Michael Costa: No I think that was really just – we go through all of our disclosures periodically and especially in our supplement. And what we saw was that we were an outlier and given that level of granular detail. So we basically made our disclosures conform to what our peers show.

Unidentified Analyst: Got it. That’s it for me. Thank you.

Operator: Your next question comes from the line of Michael Stroyeck of Green Street. Please go ahead.

Michael Stroyeck: Thanks and good morning. Could you just share where spot occupancy and coverage levels for the SNF portfolio sit today? And then just assuming the company can get spot occupancy back to pre-COVID levels in that call it 82% range. How sizable of an impact would you expect for that to have on coverages?

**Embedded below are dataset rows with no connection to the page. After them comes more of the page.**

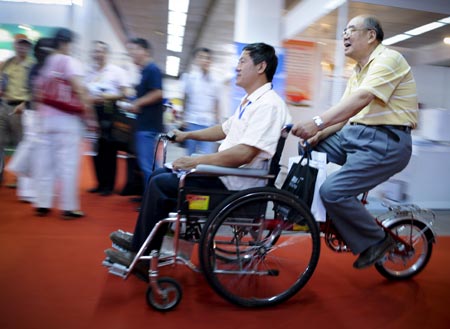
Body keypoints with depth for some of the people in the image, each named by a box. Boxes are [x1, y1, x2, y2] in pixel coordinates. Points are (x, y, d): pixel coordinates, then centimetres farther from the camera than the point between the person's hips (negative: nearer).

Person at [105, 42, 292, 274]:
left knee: (160, 183, -11)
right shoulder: (250, 102, 14)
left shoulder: (269, 105, -19)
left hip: (236, 183, -10)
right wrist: (187, 135, 25)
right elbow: (224, 130, 27)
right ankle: (144, 238, 18)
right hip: (225, 172, 10)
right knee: (161, 174, 10)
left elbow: (243, 154, -29)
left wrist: (195, 162, -23)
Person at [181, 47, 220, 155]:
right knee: (191, 155, 4)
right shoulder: (189, 78, 6)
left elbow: (216, 104, 15)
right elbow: (184, 100, 4)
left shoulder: (214, 83, 13)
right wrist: (184, 118, -4)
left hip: (209, 124, 2)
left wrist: (218, 122, 9)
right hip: (192, 123, -1)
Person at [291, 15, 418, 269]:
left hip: (385, 142, -9)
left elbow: (362, 99, -27)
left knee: (333, 192, -20)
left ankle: (377, 240, 1)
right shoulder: (359, 72, 18)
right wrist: (320, 134, -6)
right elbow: (345, 112, 12)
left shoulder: (388, 59, -11)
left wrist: (318, 123, -34)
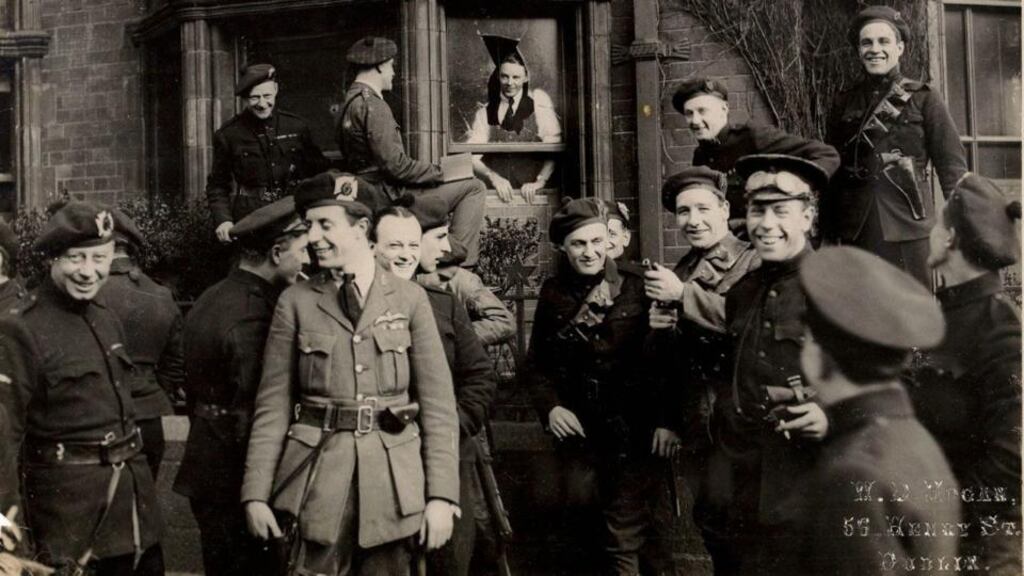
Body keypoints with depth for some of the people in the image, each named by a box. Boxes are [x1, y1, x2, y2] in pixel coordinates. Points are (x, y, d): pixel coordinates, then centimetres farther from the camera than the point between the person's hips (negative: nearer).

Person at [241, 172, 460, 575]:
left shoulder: (410, 299, 2)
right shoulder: (295, 302, 4)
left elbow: (438, 403, 0)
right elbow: (273, 404, 3)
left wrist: (441, 495, -6)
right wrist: (256, 494, -2)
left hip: (394, 479, 0)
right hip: (319, 476, 0)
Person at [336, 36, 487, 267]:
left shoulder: (350, 102, 14)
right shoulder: (373, 105, -18)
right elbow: (395, 164, -23)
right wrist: (439, 172, -11)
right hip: (387, 195, -10)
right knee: (473, 188, -7)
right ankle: (460, 263, -10)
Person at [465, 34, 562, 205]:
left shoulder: (539, 102, 7)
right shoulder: (484, 112, 12)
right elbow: (471, 157, 1)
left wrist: (539, 182, -17)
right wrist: (493, 177, -17)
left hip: (530, 192, -2)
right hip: (496, 192, 2)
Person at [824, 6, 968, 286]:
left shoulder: (923, 99, 2)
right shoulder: (845, 103, 11)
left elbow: (952, 165, 0)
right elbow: (832, 168, 13)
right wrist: (828, 232, 9)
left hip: (909, 229, -2)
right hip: (856, 231, 3)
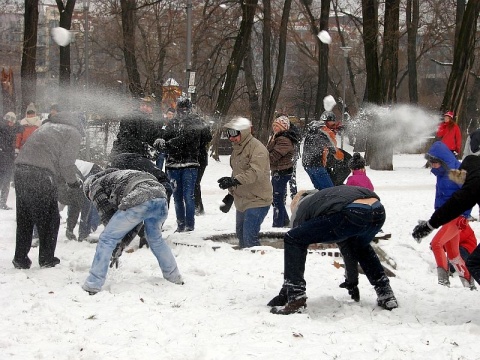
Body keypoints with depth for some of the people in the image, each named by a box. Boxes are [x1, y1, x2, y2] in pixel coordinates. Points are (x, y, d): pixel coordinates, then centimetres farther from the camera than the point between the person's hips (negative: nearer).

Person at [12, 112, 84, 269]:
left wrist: (64, 178, 27)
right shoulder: (73, 133, 7)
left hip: (20, 169, 7)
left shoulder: (47, 126, 29)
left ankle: (20, 258, 18)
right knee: (49, 219, 8)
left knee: (24, 219, 16)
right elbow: (66, 162, -3)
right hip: (41, 175, -7)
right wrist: (72, 181, 14)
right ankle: (46, 259, 14)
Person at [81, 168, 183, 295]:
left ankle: (93, 284, 5)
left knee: (106, 239, 6)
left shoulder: (95, 186, 24)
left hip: (137, 201, -7)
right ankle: (174, 276, 41)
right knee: (155, 239, 32)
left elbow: (106, 214, 17)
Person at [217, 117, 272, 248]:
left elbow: (255, 172, -32)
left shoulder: (257, 148, -17)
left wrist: (234, 181, -42)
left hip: (257, 202, -10)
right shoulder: (237, 149, 14)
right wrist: (231, 194, 22)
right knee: (241, 234, 17)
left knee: (249, 238, -16)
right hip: (242, 201, 10)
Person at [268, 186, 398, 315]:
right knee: (361, 247, 41)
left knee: (292, 240, 7)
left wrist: (284, 294, 34)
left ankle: (295, 299, 2)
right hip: (379, 212, 7)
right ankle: (386, 294, 35)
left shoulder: (300, 208, 27)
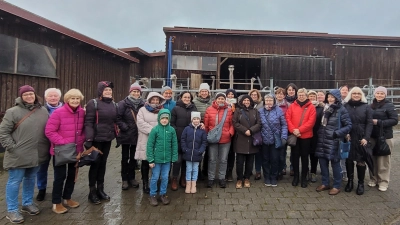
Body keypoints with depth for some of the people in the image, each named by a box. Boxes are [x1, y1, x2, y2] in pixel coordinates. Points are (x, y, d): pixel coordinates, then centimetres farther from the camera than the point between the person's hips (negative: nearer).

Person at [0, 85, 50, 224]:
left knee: (31, 179, 18)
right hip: (19, 156, -4)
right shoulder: (13, 112, -8)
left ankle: (28, 203, 34)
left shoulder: (43, 111, 5)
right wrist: (12, 147, -12)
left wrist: (46, 148, 6)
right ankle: (12, 210, 19)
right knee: (15, 182, 6)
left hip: (37, 154, 4)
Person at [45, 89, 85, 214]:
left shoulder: (82, 112, 0)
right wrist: (62, 142, -22)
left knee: (72, 174, 17)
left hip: (76, 150, 6)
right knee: (60, 176, 5)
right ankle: (56, 203, 22)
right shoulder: (58, 113, -16)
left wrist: (82, 140, -3)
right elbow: (49, 131, -18)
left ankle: (67, 198, 35)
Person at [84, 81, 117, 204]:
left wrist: (117, 136, 14)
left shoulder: (113, 104, 10)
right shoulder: (93, 103, -10)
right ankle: (92, 191, 17)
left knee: (103, 163, 14)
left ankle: (100, 189, 26)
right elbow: (88, 122, -15)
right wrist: (88, 139, -21)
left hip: (108, 139, 6)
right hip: (97, 139, -6)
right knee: (95, 164, 3)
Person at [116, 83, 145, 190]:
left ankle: (131, 177, 28)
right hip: (126, 135, -2)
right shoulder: (123, 103, -8)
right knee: (125, 157, 10)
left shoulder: (143, 104, -1)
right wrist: (125, 127, -15)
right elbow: (118, 118, -10)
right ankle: (124, 179, 22)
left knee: (133, 157, 14)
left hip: (137, 136, 2)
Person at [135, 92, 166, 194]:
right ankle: (145, 184, 20)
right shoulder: (143, 110, 6)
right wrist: (152, 130, -17)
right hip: (146, 140, -2)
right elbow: (140, 123, -8)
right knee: (145, 162, 6)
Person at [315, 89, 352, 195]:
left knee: (335, 163, 4)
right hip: (322, 140, 6)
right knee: (322, 161, 10)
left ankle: (337, 186, 18)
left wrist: (337, 133, -17)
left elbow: (349, 125, -8)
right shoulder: (325, 108, 10)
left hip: (334, 141, -5)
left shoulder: (341, 110, -7)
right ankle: (325, 183, 25)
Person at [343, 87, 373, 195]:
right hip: (348, 138, 1)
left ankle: (361, 183, 18)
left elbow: (369, 123, -1)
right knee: (348, 160, 8)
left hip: (361, 138, -1)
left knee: (361, 161, 4)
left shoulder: (366, 107, 3)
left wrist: (366, 138, -11)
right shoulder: (345, 106, 5)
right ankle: (350, 181, 23)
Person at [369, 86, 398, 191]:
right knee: (372, 159, 9)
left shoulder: (389, 105, -5)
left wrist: (378, 122, -18)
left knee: (383, 160, -1)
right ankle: (373, 179, 23)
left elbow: (395, 120, -11)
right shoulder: (371, 106, 11)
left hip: (385, 137, -5)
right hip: (372, 136, 5)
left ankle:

Rick Matros: It’s going to be pretty sizable. On the last call on our year-end call Rich Anderson asked it. Given that dynamic that you’re talking about is it possibly going to get a consolidated two times coverage. And I’m not going to say as soon as we get there but it’s clearly going to have a material impact on coverage with coverage higher now than pre-pandemic occupancy, our margins are back to where they were pre-pandemic occupancy, which means the pull-through of that operational leverage is actually settled in at a lower occupancy level. So that’s all positive for us. So it’s hard to sit here and say this is what the exact impact is going to be on coverage near two years from now of occupancy is 300 basis points higher but it’s clearly going to have a material impact.